Tale of Two Cities, A (1935)

“There is a sickness these days which labels itself humanitarianism.”

Synopsis:
Just prior to the French Revolution, an alcoholic British lawyer (Ronald Colman) falls for a sweet young woman (Elizabeth Allan) whose father (Henry B. Walthalle) was held captive by the French ruling class for years — however, Allan’s romantic sights are set on the kind relative (Donald Woods) of an evil aristocrat (Basil Rathbone) whose fate is about to change as the people of France rise up in rebellion.

Genres:

Response to Peary’s Review:
Peary writes that this “popular adaptation of Dickens’s novel of the French Revolution, expensively produced by M-G-M”, is “slow in spots and the direction by Jack Conway is too restrained during the scenes after the common people take over”, but concedes that “the picture is well cast, has sweep, and captures the times in which it is set.” He adds that “Basil Rathbone makes a brief but effective appearance as a heartless marquis who’s upset that his horses might have been injured while trampling a peasant boy” (!), and notes that another highlight is “Blanche Yurka steal[ing] the film as the vengeful revolutionary Madame Defarge”, who engages in a “wrestling match with Miss Pross (Edna May Oliver).” Having never read this particular novel by Dickens, I found it a bit challenging to dive into the complex tale and care about the characters — but as soon as Colman entered the scene, I was more engaged: it actually took me a moment to recognize him, given how deeply immersed he is in his performance as “a crooked, heavy-drinking, politically apathetic English lawyer” who undergoes a significant change of heart. His role, as well as the fine cinematography and period sets, make this worth a look by those who are curious, but it’s not must-see for all film fanatics.

Redeeming Qualities and Moments:

  • Ronald Colman as Sydney Carton
  • Atmospheric cinematography

Must See?
No, though of course Dickens fans will want to check it out.

Links:

One Response to “Tale of Two Cities, A (1935)”

  1. A once-must, for its place in cinema history – and as a valuable document re: French history.

    I don’t particularly agree with Peary that the film is slow in spots or that Conway’s direction is ever restrained. I find it rather compelling throughout. Colman is impressive this time out – as are the standout contributions by Oliver and Yurka (that girlfight!).
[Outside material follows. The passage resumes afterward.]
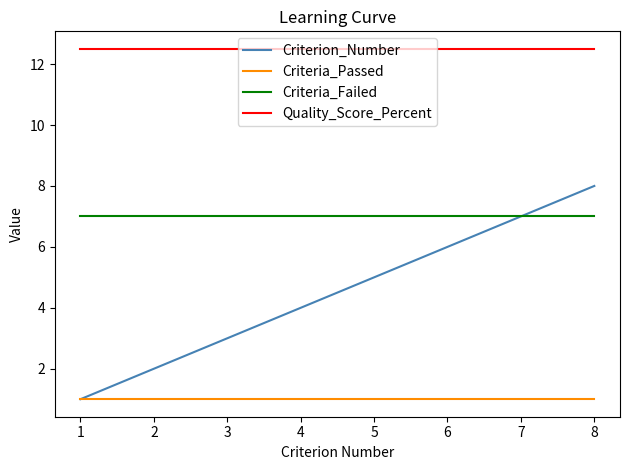

What is the spread (max minus min) of values at 6?

11.5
    I read the book in high school but what I recall most about it is the haunting imagery of Madame Defarge (as Dickens spells it) knitting while watching beheadings (though such witnessing is not depicted in the film).
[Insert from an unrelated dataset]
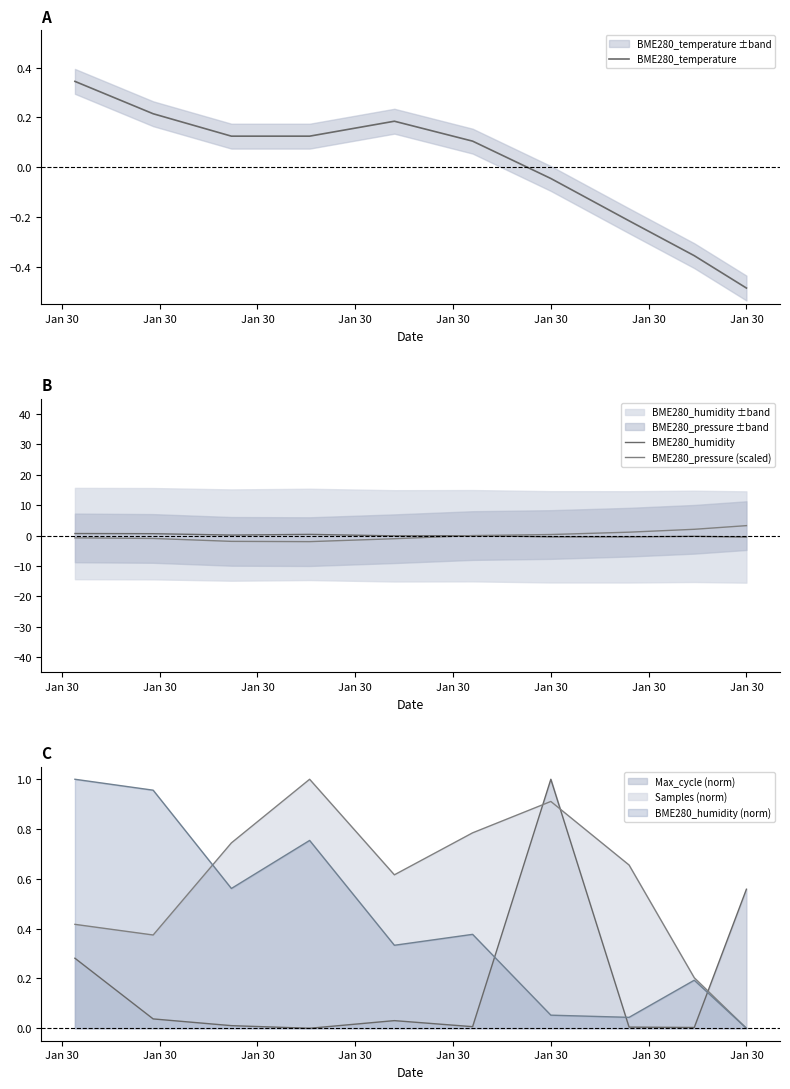

What is the label of the 8th point from the left?

Jan 30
    Midway (at the start of the Revolution), this is written on the screen: “This was the warning! If one tyrant could die, many could die. But the approaching footsteps of a bitter people found no echo in the mincing measures of the minuet.” …That put me in mind of the current GOP – as it should. If one notes their current behavior in ‘response’ to a pandemic, for example… one sees them as no different from the aristocrats of Dickens’ story. (Of course, there’s also the savagery of the citizens once they take power… but that’s another – equally shameful – matter.)